» **Problem to work on**: From the line that contains "of the church. Alternatively" down to the last line of the entries, please return everything exactly, except the pictures.

-.-.-

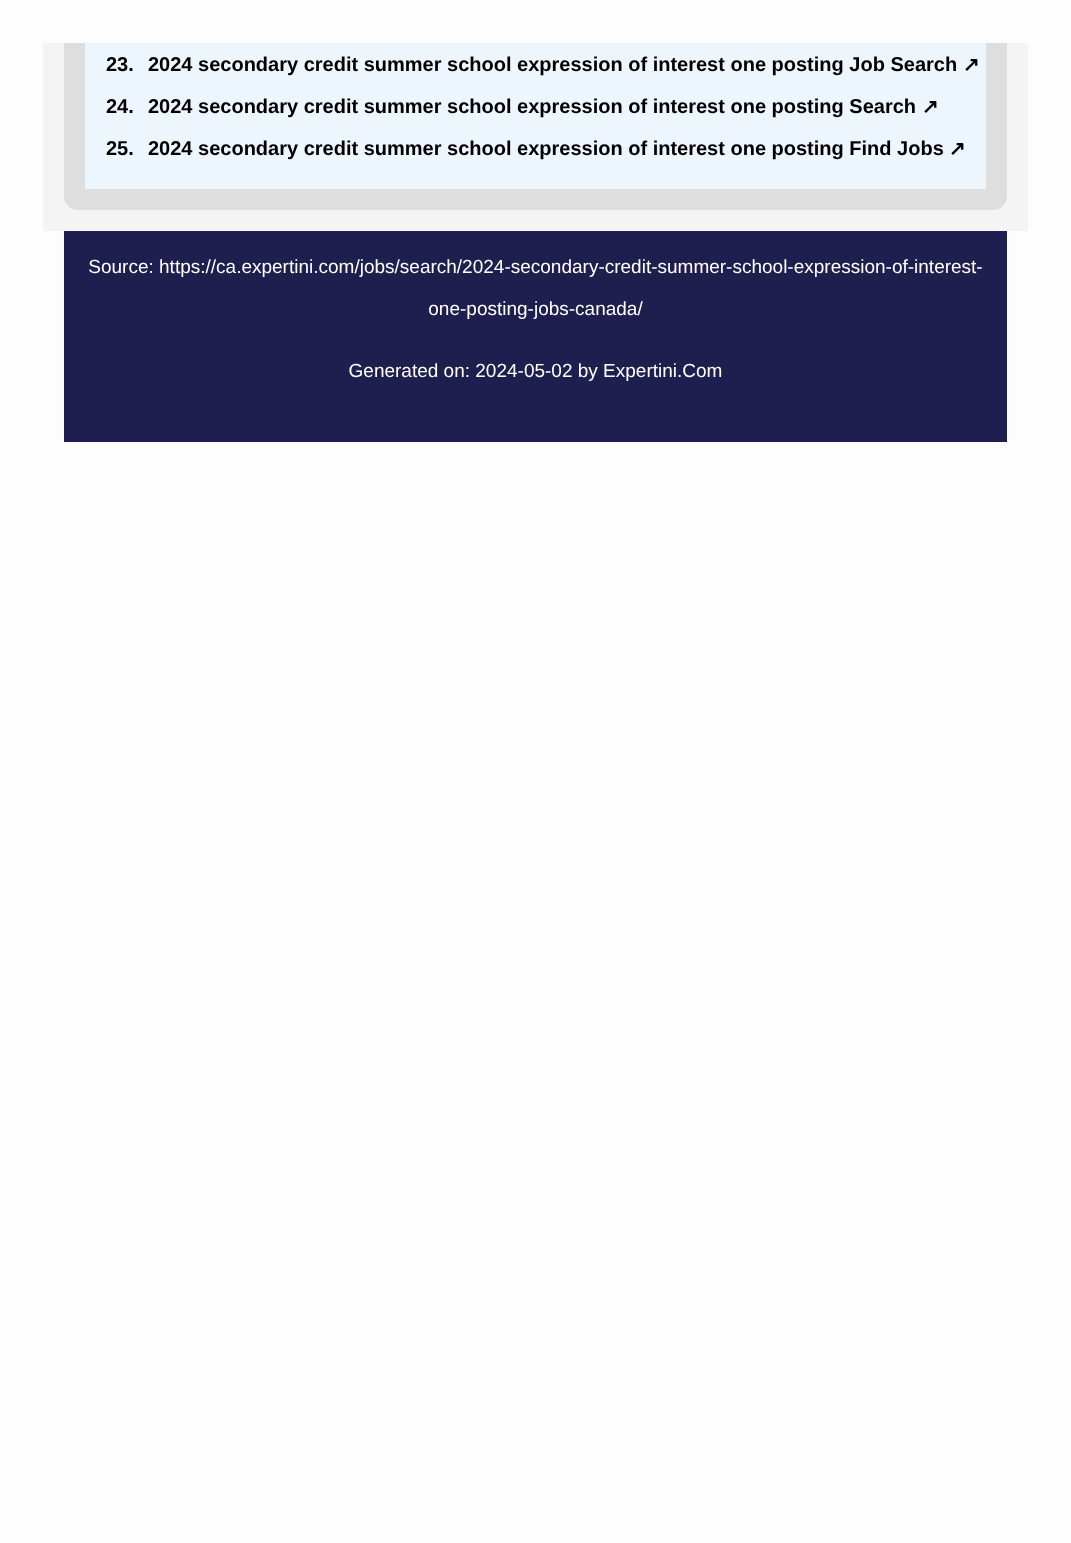23. 2024 secondary credit summer school expression of interest one posting Job Search ↗
24. 2024 secondary credit summer school expression of interest one posting Search ↗
25. 2024 secondary credit summer school expression of interest one posting Find Jobs ↗
Source: https://ca.expertini.com/jobs/search/2024-secondary-credit-summer-school-expression-of-interest-one-posting-jobs-canada/
Generated on: 2024-05-02 by Expertini.Com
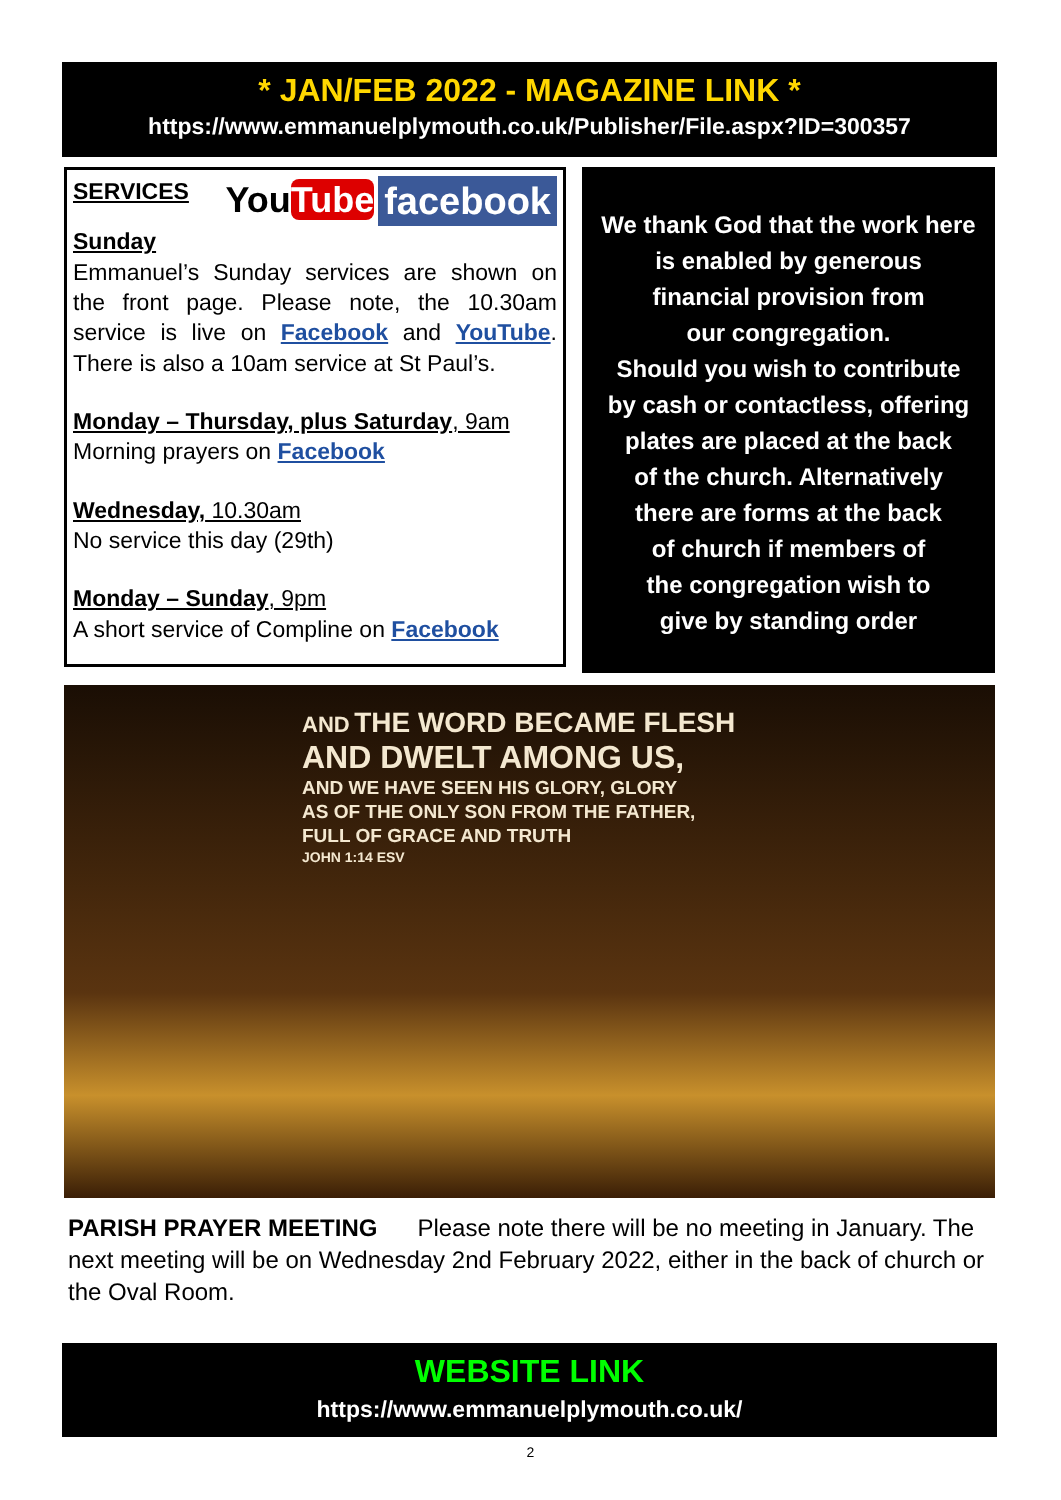* JAN/FEB 2022 - MAGAZINE LINK *
https://www.emmanuelplymouth.co.uk/Publisher/File.aspx?ID=300357
SERVICES facebook YouTube
Sunday
Emmanuel’s Sunday services are shown on the front page. Please note, the 10.30am service is live on Facebook and YouTube. There is also a 10am service at St Paul’s.
Monday – Thursday, plus Saturday, 9am
Morning prayers on Facebook
Wednesday, 10.30am
No service this day (29th)
Monday – Sunday, 9pm
A short service of Compline on Facebook
We thank God that the work here
is enabled by generous
financial provision from
our congregation.
Should you wish to contribute
by cash or contactless, offering
plates are placed at the back
of the church. Alternatively
there are forms at the back
of church if members of
the congregation wish to
give by standing order
AND THE WORD BECAME FLESH
AND DWELT AMONG US,
AND WE HAVE SEEN HIS GLORY, GLORY
AS OF THE ONLY SON FROM THE FATHER,
FULL OF GRACE AND TRUTH
JOHN 1:14 ESV
PARISH PRAYER MEETING Please note there will be no meeting in January. The next meeting will be on Wednesday 2nd February 2022, either in the back of church or the Oval Room.
WEBSITE LINK
https://www.emmanuelplymouth.co.uk/
2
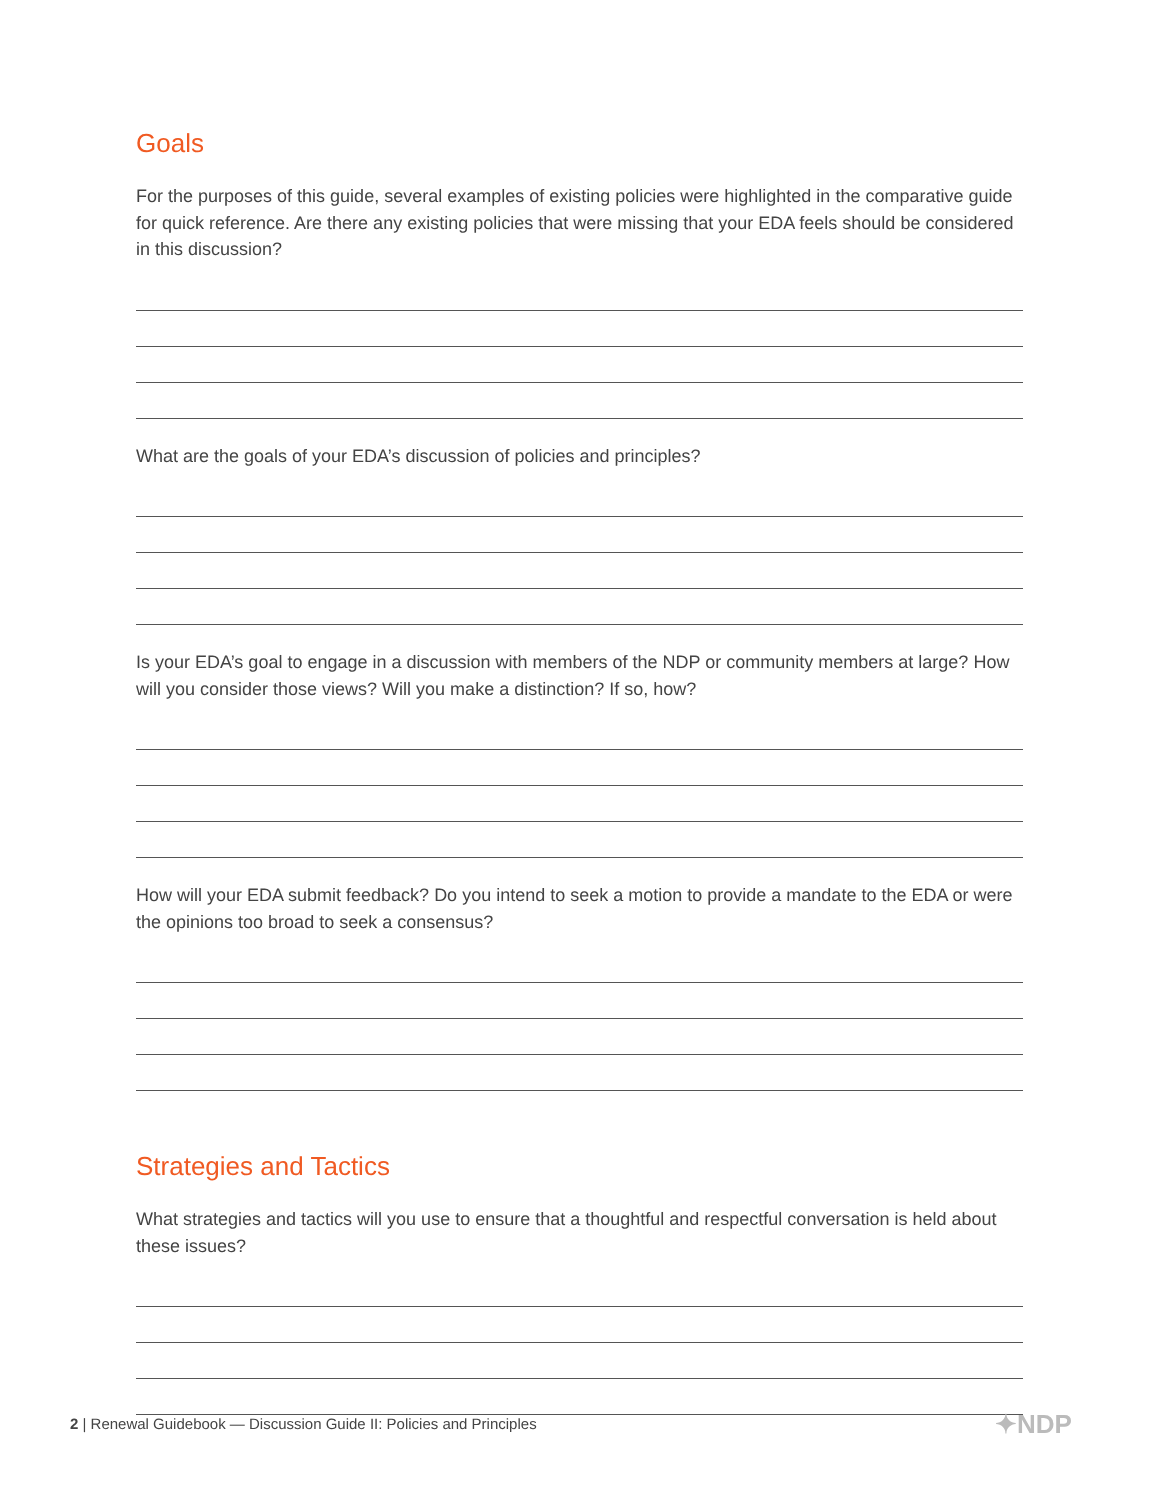Goals
For the purposes of this guide, several examples of existing policies were highlighted in the comparative guide for quick reference. Are there any existing policies that were missing that your EDA feels should be considered in this discussion?
What are the goals of your EDA’s discussion of policies and principles?
Is your EDA’s goal to engage in a discussion with members of the NDP or community members at large? How will you consider those views? Will you make a distinction? If so, how?
How will your EDA submit feedback? Do you intend to seek a motion to provide a mandate to the EDA or were the opinions too broad to seek a consensus?
Strategies and Tactics
What strategies and tactics will you use to ensure that a thoughtful and respectful conversation is held about these issues?
2 | Renewal Guidebook — Discussion Guide II: Policies and Principles
✦NDP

-.-.-

» **Expected answer**:
of the church. Alternatively
there are forms at the back
of church if members of
the congregation wish to
give by standing order
AND THE WORD BECAME FLESH
AND DWELT AMONG US,
AND WE HAVE SEEN HIS GLORY, GLORY
AS OF THE ONLY SON FROM THE FATHER,
FULL OF GRACE AND TRUTH
JOHN 1:14 ESV
PARISH PRAYER MEETING Please note there will be no meeting in January. The next meeting will be on Wednesday 2nd February 2022, either in the back of church or the Oval Room.
WEBSITE LINK
https://www.emmanuelplymouth.co.uk/
2
Goals
For the purposes of this guide, several examples of existing policies were highlighted in the comparative guide for quick reference. Are there any existing policies that were missing that your EDA feels should be considered in this discussion?
What are the goals of your EDA’s discussion of policies and principles?
Is your EDA’s goal to engage in a discussion with members of the NDP or community members at large? How will you consider those views? Will you make a distinction? If so, how?
How will your EDA submit feedback? Do you intend to seek a motion to provide a mandate to the EDA or were the opinions too broad to seek a consensus?
Strategies and Tactics
What strategies and tactics will you use to ensure that a thoughtful and respectful conversation is held about these issues?
2 | Renewal Guidebook — Discussion Guide II: Policies and Principles
✦NDP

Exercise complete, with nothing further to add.